Now, what is the cause of mineral deficiency? For starters, the consumption of processed foods as well as high rates of prescription medications and antibiotic use are primary causes. The first is a diet stripped of minerals, while the second impairs the body’s ability to absorb minerals. However, beyond these, we must consider the health of our soil. Every nutritionist must humbly commemorate soil as superior to food in the sense that in order to have healthy food, we must have healthy soil. The most prestigious organic food fails to indicate the mineral content. For, “organic” simply means it is free of synthetic additives. Thus, we must value our local farmers that work to protect and build the mineral content of our soils.
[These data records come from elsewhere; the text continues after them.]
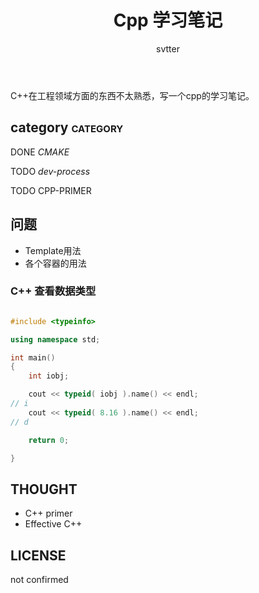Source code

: #+TITLE: Cpp 学习笔记
#+AUTHOR: svtter
#+OPTION: toc:2
#+STARTUP: indent showeverything
#+TAGS: c++ cpp cmake learning

C++在工程领域方面的东西不太熟悉，写一个cpp的学习笔记。

** category										 :category:

**** DONE [[file+emacs:./cmake/readme.org][CMAKE]] 
CLOSED: [2018-03-10 六 15:26]
**** TODO [[file+emacs:process.org][dev-process]]
**** TODO CPP-PRIMER


** 问题

- Template用法
- 各个容器的用法

*** C++ 查看数据类型

#+BEGIN_SRC cpp

#include <typeinfo>

using namespace std;

int main()
{
    int iobj;

    cout << typeid( iobj ).name() << endl;
// i
    cout << typeid( 8.16 ).name() << endl;
// d

    return 0;

}
#+END_SRC

** THOUGHT

- C++ primer
- Effective C++


** LICENSE

not confirmed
How, then, can we best support mineral balance in the body? Supplements can be beneficial, and often necessary. However, considering the necessary precision of quality and dosage, for now I will stick with food. My two favorite sources are bone broths and pink salts. Bone broth is made by cooking bones in an acidic substance which draws the minerals out of the bone. Pink salts, typically from the Himalayas or a salt deposit in Utah, provide an array of minerals, rather that just sodium chloride. By incorporating these two foods into your diet, you will nourish your body with a multitude of healing minerals. Congratulations, this concludes our discussion on the foundations! From digestion, hydration, blood sugar handling, fatty acids, and now this week, minerals, we have covered a lot. I hope this completion leaves you with a fuller understanding of your body and the world of food in which you live. Looking ahead, I will enjoy building off this foundation with a historical investigation of our food system.